However, several exchanges later, the Mommy’s opposition to ‘extras’ for one kid is justified by ‘doing what is right’ while any challenge to ‘extras’ for the other is framed as us forcing her to enter a new season ‘at a deficit’.
Would the discussion be entirely different if the coach, rather than my partner, suggested that a few sessions could wade off injuries?
If two kids dream of playing professional sport, why does one kid get shamed for wanting to be exceptional while the other gets cuddled? Why does one kid get to think that targeted attention is a sign of weakness while the other sees it as a sign of exceptional potential?
My rational conclusion: whatever we touch turns against our children; we are better off staying out of it. Or quietly manipulating my wife’s ex into doing the right thing by our kids; if only our integrity could allow it. So, out of luck there.
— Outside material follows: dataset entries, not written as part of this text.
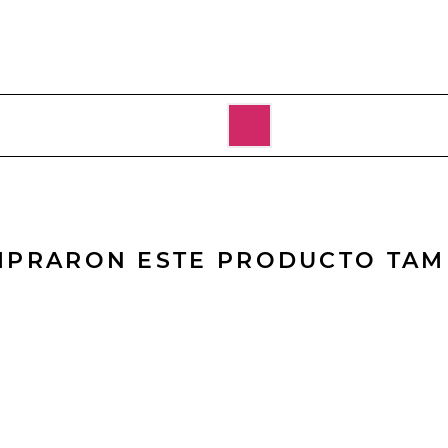
OMPRARON ESTE PRODUCTO TA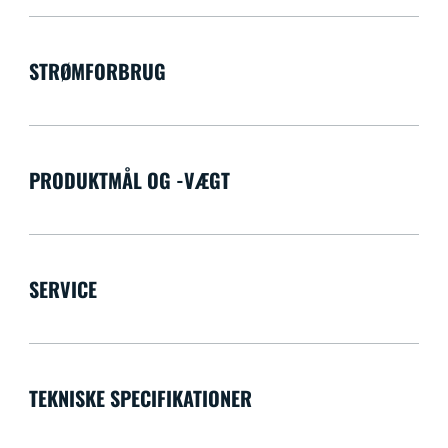
STRØMFORBRUG
PRODUKTMÅL OG -VÆGT
SERVICE
TEKNISKE SPECIFIKATIONER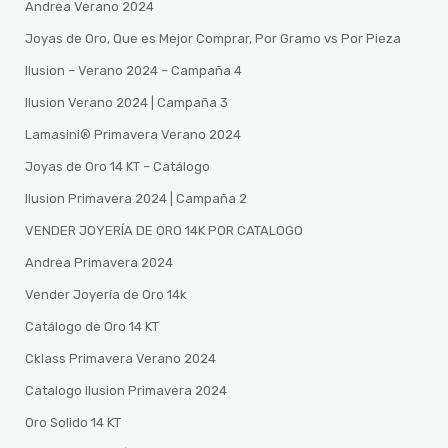
Andrea Verano 2024
Joyas de Oro, Que es Mejor Comprar, Por Gramo vs Por Pieza
Ilusion – Verano 2024 – Campaña 4
Ilusion Verano 2024 | Campaña 3
Lamasini®️ Primavera Verano 2024
Joyas de Oro 14 KT – Catálogo
Ilusion Primavera 2024 | Campaña 2
VENDER JOYERÍA DE ORO 14K POR CATALOGO
Andrea Primavera 2024
Vender Joyería de Oro 14k
Catálogo de Oro 14 KT
Cklass Primavera Verano 2024
Catalogo Ilusion Primavera 2024
Oro Solido 14 KT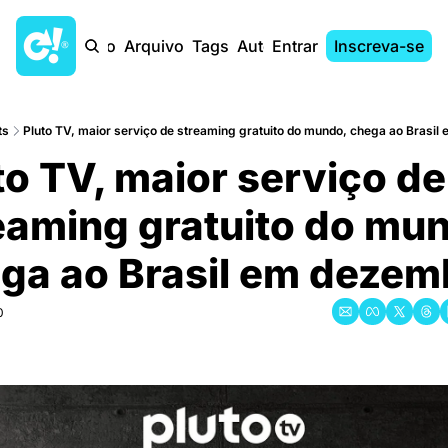
Início
Arquivo
Tags
Autores
Entrar
Inscreva-se
ts
Pluto TV, maior serviço de streaming gratuito do mundo, chega ao Brasi
to TV, maior serviço de 
eaming gratuito do mun
ga ao Brasil em dezem
0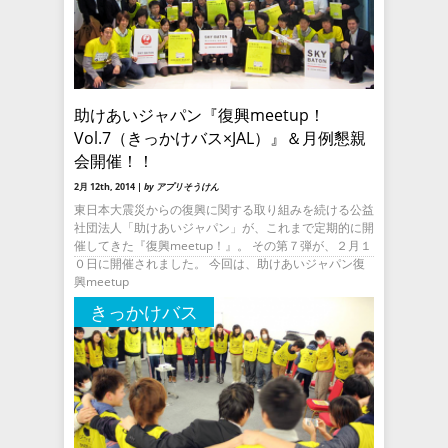
助けあいジャパン『復興meetup！
Vol.7（きっかけバス×JAL）』＆月例懇親
会開催！！
2月 12th, 2014 |
by アプリそうけん
東日本大震災からの復興に関する取り組みを続ける公益
社団法人「助けあいジャパン」が、これまで定期的に開
催してきた『復興meetup！』。 その第７弾が、２月１
０日に開催されました。 今回は、助けあいジャパン復
興meetup
きっかけバス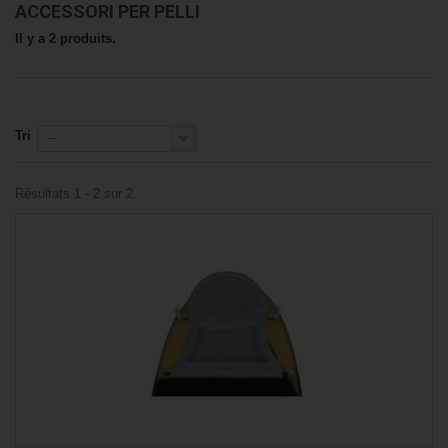
ACCESSORI PER PELLI
Il y a 2 produits.
Tri
--
Résultats 1 - 2 sur 2.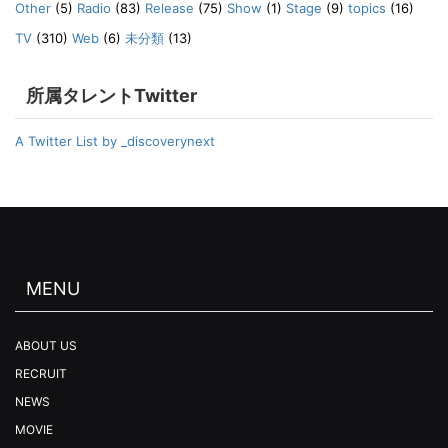
Other
(5)
Radio
(83)
Release
(75)
Show
(1)
Stage
(9)
topics
(16)
TV
(310)
Web
(6)
未分類
(13)
所属タレントTwitter
A Twitter List by _discoverynext
MENU
ABOUT US
RECRUIT
NEWS
MOVIE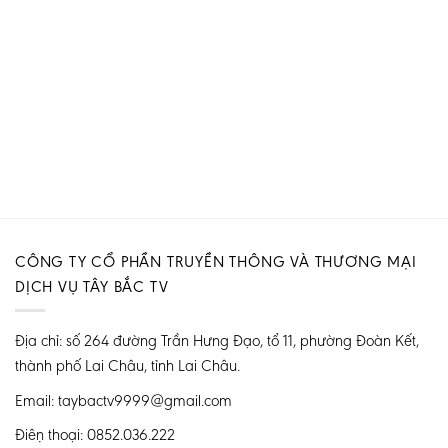
CÔNG TY CỔ PHẦN TRUYỀN THÔNG VÀ THƯƠNG MẠI
DỊCH VỤ TÂY BẮC TV
Địa chỉ: số 264 đường Trần Hưng Đạo, tổ 11, phường Đoàn Kết,
thành phố Lai Châu, tỉnh Lai Châu.
Email: taybactv9999@gmail.com
Điện thoại: 0852.036.222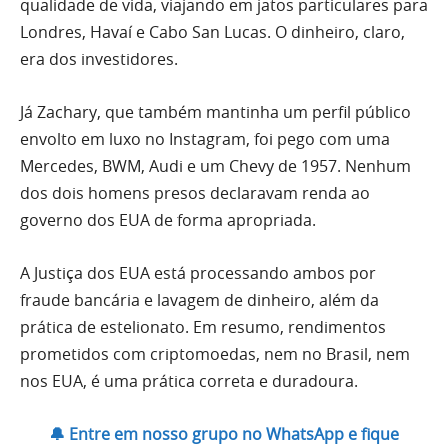
qualidade de vida, viajando em jatos particulares para
Londres, Havaí e Cabo San Lucas. O dinheiro, claro,
era dos investidores.
Já Zachary, que também mantinha um perfil público
envolto em luxo no Instagram, foi pego com uma
Mercedes, BWM, Audi e um Chevy de 1957. Nenhum
dos dois homens presos declaravam renda ao
governo dos EUA de forma apropriada.
A Justiça dos EUA está processando ambos por
fraude bancária e lavagem de dinheiro, além da
prática de estelionato. Em resumo, rendimentos
prometidos com criptomoedas, nem no Brasil, nem
nos EUA, é uma prática correta e duradoura.
🔔 Entre em nosso grupo no WhatsApp e fique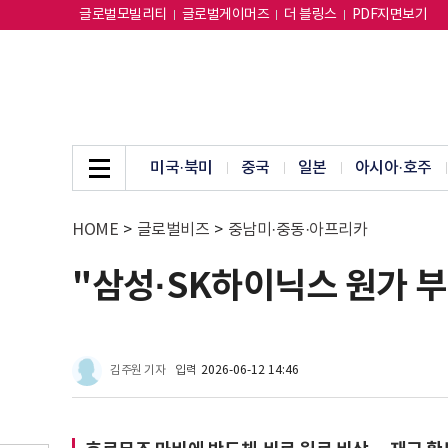
글로벌모빌리티
글로벌게이머즈
더 블링스
PDF지면보기
미국·북미
중국
일본
아시아·호주
HOME
>
글로벌비즈
>
중남미·중동·아프리카
"삼성·SK하이닉스 원가 부
김주원 기자
입력
2026-06-12 14:46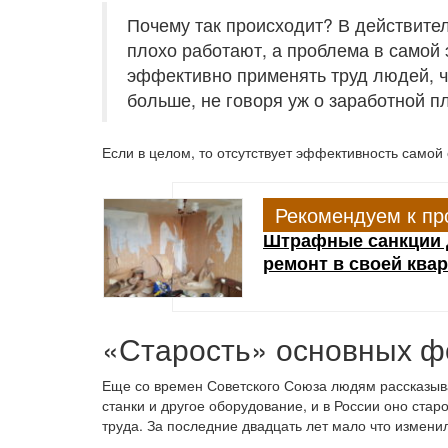
Почему так происходит? В действител
плохо работают, а проблема в самой 
эффективно применять труд людей, ч
больше, не говоря уж о заработной п
Если в целом, то отсутствует эффективность самой
Рекомендуем к пр
Штрафные санкции 
ремонт в своей ква
«Старость» основных ф
Еще со времен Советского Союза людям рассказыв
станки и другое оборудование, и в России оно ста
труда. За последние двадцать лет мало что измени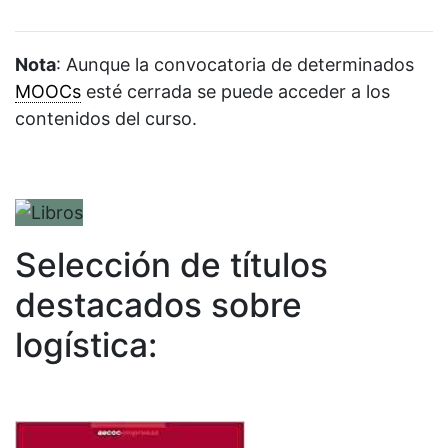
Nota
: Aunque la convocatoria de determinados
MOOCs
esté cerrada se puede acceder a los
contenidos del curso.
Selección de títulos
destacados sobre
logística: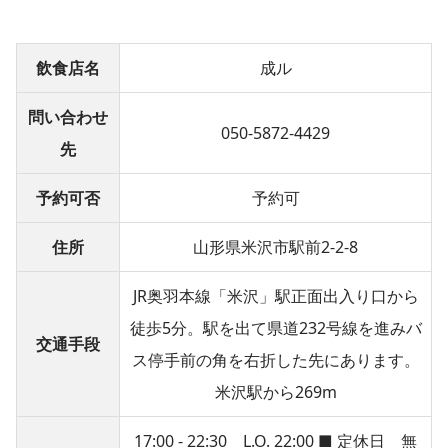
飲食店名
成ル
問い合わせ
050-5872-4429
先
予約可否
予約可
住所
山形県米沢市駅前2-2-8
JR奥羽本線「米沢」駅正面出入り口から
徒歩5分。駅を出て県道232号線を進みバ
交通手段
ス停手前の角を右折した先にあります。
米沢駅から269m
17:00 - 22:30 L.O. 22:00 ■ 定休日 無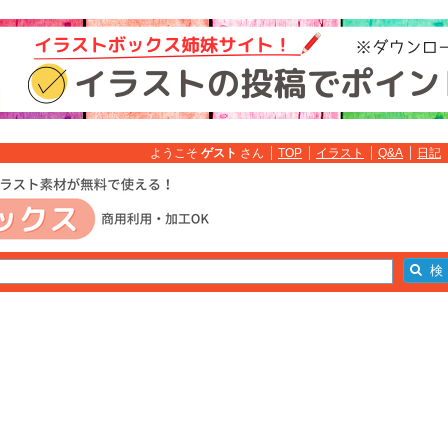
ようこそ
ゲスト
さん
TOP
イラスト
Q&A
日記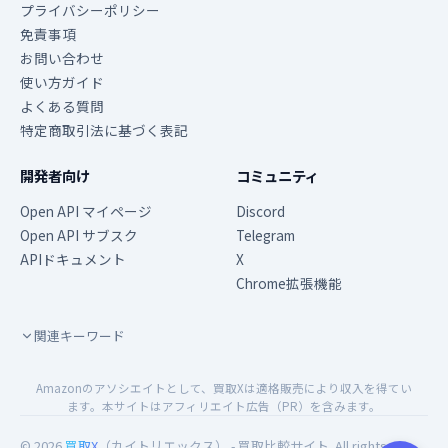
プライバシーポリシー
免責事項
お問い合わせ
使い方ガイド
よくある質問
特定商取引法に基づく表記
開発者向け
コミュニティ
Open API マイページ
Discord
Open API サブスク
Telegram
APIドキュメント
X
Chrome拡張機能
関連キーワード
Amazonのアソシエイトとして、買取Xは適格販売により収入を得てい
ます。本サイトはアフィリエイト広告（PR）を含みます。
© 2026
買取X
（カイトリエックス） - 買取比較サイト. All rights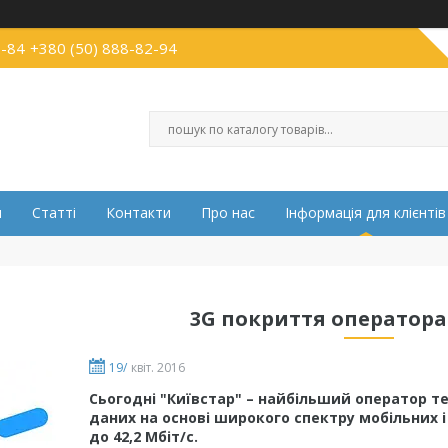
2-84
+380 (50) 888-82-94
и
Статті
Контакти
Про нас
Інформація для клієнтів
3G покриття оператора
19/
квіт. 2016
Сьогодні "Київстар" – найбільший оператор те
даних на основі широкого спектру мобільних і
до 42,2 Мбіт/с.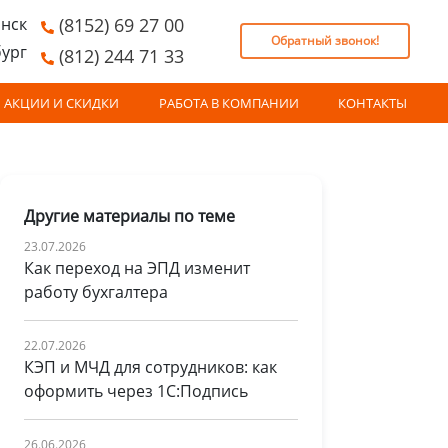
нск
(8152) 69 27 00
Обратный звонок!
бург
(812) 244 71 33
АКЦИИ И СКИДКИ
РАБОТА В КОМПАНИИ
КОНТАКТЫ
Другие материалы по теме
23.07.2026
Как переход на ЭПД изменит
работу бухгалтера
22.07.2026
КЭП и МЧД для сотрудников: как
оформить через 1С:Подпись
26.06.2026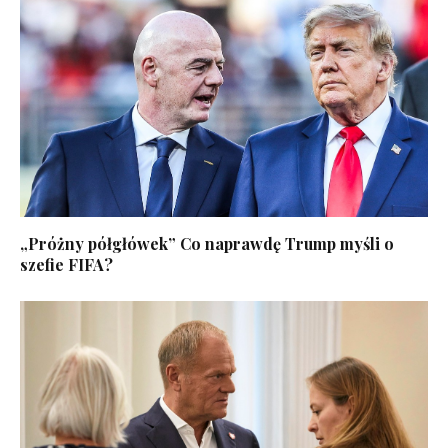
„Próżny półgłówek” Co naprawdę Trump myśli o
szefie FIFA?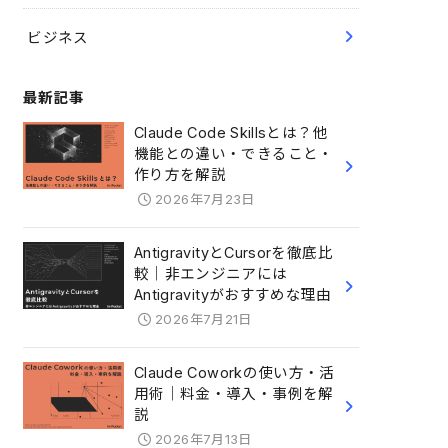
ビジネス
最新記事
Claude Code Skillsとは？他
機能との違い・できること・
作り方を解説
2026年7月23日
AntigravityとCursorを徹底比
較｜非エンジニアには
Antigravityがおすすめな理由
2026年7月21日
Claude Coworkの使い方・活
用術｜料金・導入・事例を解
説
2026年7月13日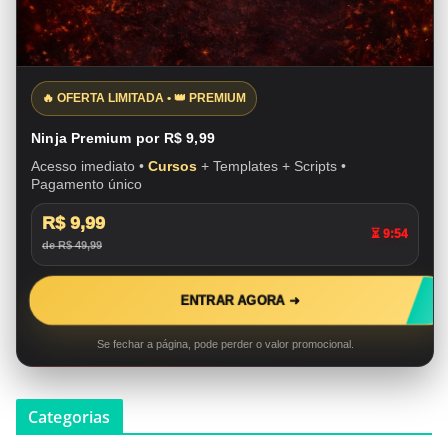
🔥 OFERTA LIMITADA • 👑 PREMIUM
Ninja Premium por R$ 9,99
Acesso imediato •
Cursos
+ Templates + Scripts •
Pagamento único
R$ 9,99
⏳ 9:53
de R$ 49,99
ENTRAR AGORA ➜
Se fechar a página, pode perder o valor promocional.
Categorias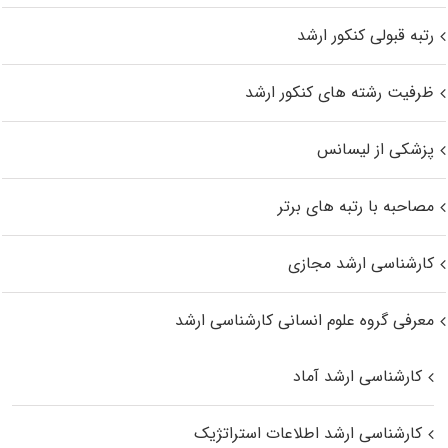
رتبه قبولی کنکور ارشد
ظرفیت رشته های کنکور ارشد
پزشکی از لیسانس
مصاحبه با رتبه های برتر
کارشناسی ارشد مجازی
معرفی گروه علوم انسانی کارشناسی ارشد
کارشناسی ارشد آماد
کارشناسی ارشد اطلاعات استراتژیک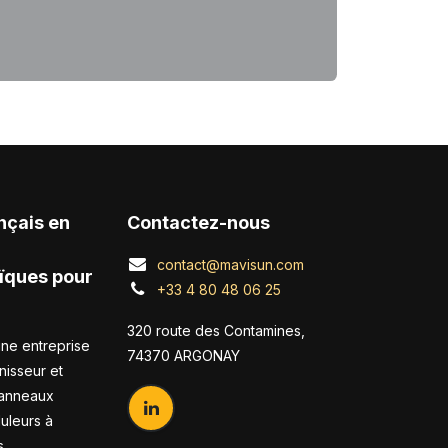
nçais en
Contactez-nous
contact@mavisun.com
ïques pour
+33 4 80 48 06 25
320 route des Contamines,
ne entreprise
74370 ARGONAY
nisseur et
panneaux
duleurs à
s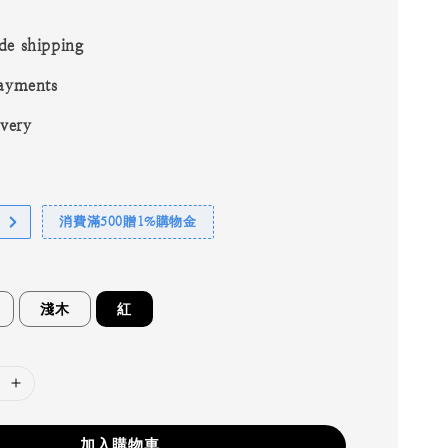
de shipping
ayments
ivery
消費滿500贈1%購物金
淺木
紅
加入購物車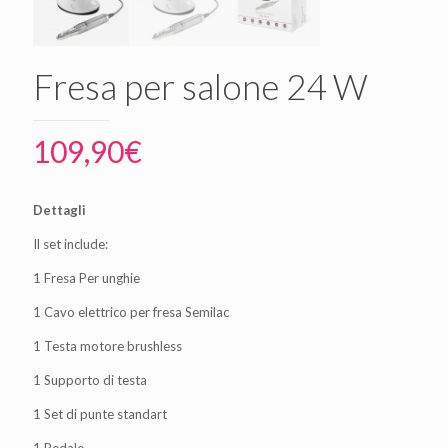
Fresa per salone 24 W
109,90
€
Dettagli
Il set include:
1 Fresa Per unghie
1 Cavo elettrico per fresa Semilac
1 Testa motore brushless
1 Supporto di testa
1 Set di punte standart
1 Pedale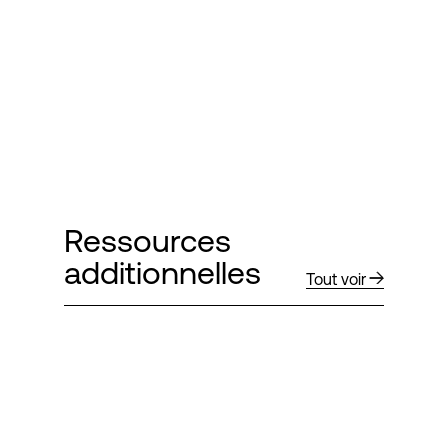
Ressources
additionnelles
Tout voir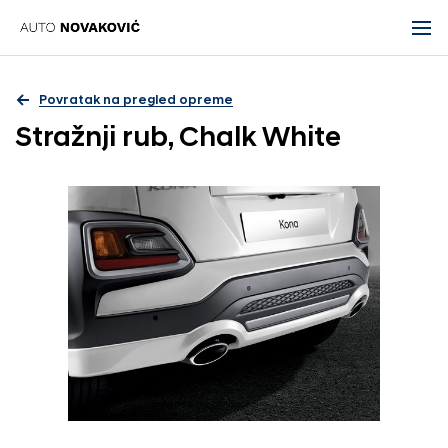
Povratak na pregled opreme
Stražnji rub, Chalk White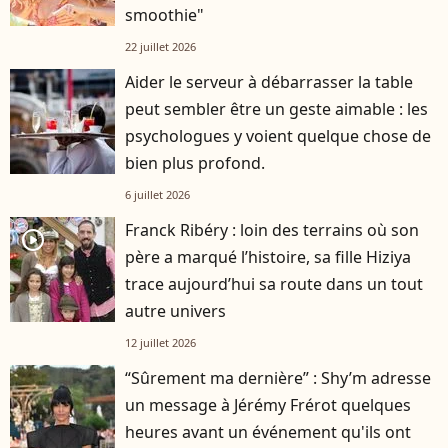
smoothie"
22 juillet 2026
Aider le serveur à débarrasser la table
peut sembler être un geste aimable : les
psychologues y voient quelque chose de
bien plus profond.
6 juillet 2026
Franck Ribéry : loin des terrains où son
player2
père a marqué l’histoire, sa fille Hiziya
trace aujourd’hui sa route dans un tout
autre univers
12 juillet 2026
“Sûrement ma dernière” : Shy’m adresse
un message à Jérémy Frérot quelques
heures avant un événement qu'ils ont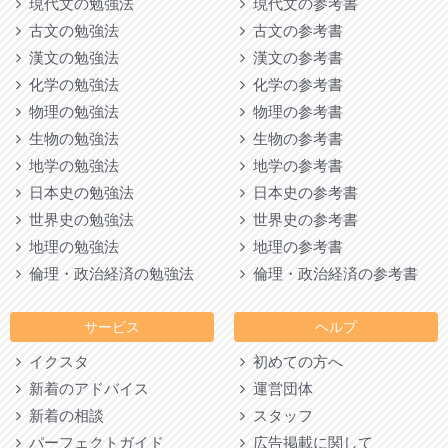
現代文の勉強法
現代文の参考書
古文の勉強法
古文の参考書
漢文の勉強法
漢文の参考書
化学の勉強法
化学の参考書
物理の勉強法
物理の参考書
生物の勉強法
生物の参考書
地学の勉強法
地学の参考書
日本史の勉強法
日本史の参考書
世界史の勉強法
世界史の参考書
地理の勉強法
地理の参考書
倫理・政治経済の勉強法
倫理・政治経済の参考書
サービス
ヘルプ
イクスタ
初めての方へ
新着のアドバイス
運営団体
新着の相談
スタッフ
パーフェクトガイド
広告掲載に関して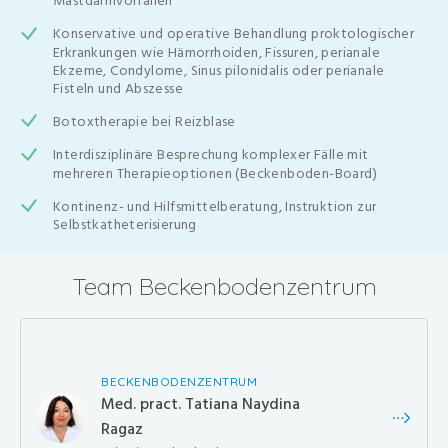
Mastdarmvorfällen
Konservative und operative Behandlung proktologischer
Erkrankungen wie Hämorrhoiden, Fissuren, perianale
Ekzeme, Condylome, Sinus pilonidalis oder perianale
Fisteln und Abszesse
Botoxtherapie bei Reizblase
Interdisziplinäre Besprechung komplexer Fälle mit
mehreren Therapieoptionen (Beckenboden-Board)
Kontinenz- und Hilfsmittelberatung, Instruktion zur
Selbstkatheterisierung
Team Beckenbodenzentrum
BECKENBODENZENTRUM
Med. pract. Tatiana Naydina
Ragaz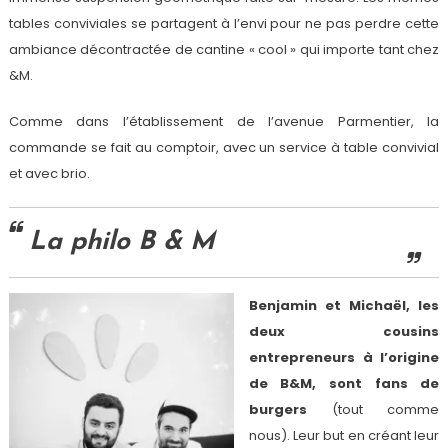
tables conviviales se partagent à l’envi pour ne pas perdre cette
ambiance décontractée de cantine « cool » qui importe tant chez
&M.
Comme dans l’établissement de l’avenue Parmentier, la
commande se fait au comptoir, avec un service à table convivial
et avec brio.
La philo B & M
Benjamin et Michaël, les
deux cousins
entrepreneurs à l’origine
de B&M, sont fans de
burgers
(tout comme
nous). Leur but en créant leur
But parental alienation is not rational. I am not missing some vital ‘input’ that would plot a different pattern. The only theory that explains all of it, not that there is any solace in it, is that what we fret over actually suits the alienator. What if pitting the children against each other; inciting rivalry, jealousy or guilt between them; undermining the closest life-long relationship they can have as siblings is her aim, however subconscious? Because then she can be the power to make their lives whole. What if she actually prefers to have them second-guessing themselves, because their individualization may signify their split from her into worlds of their own?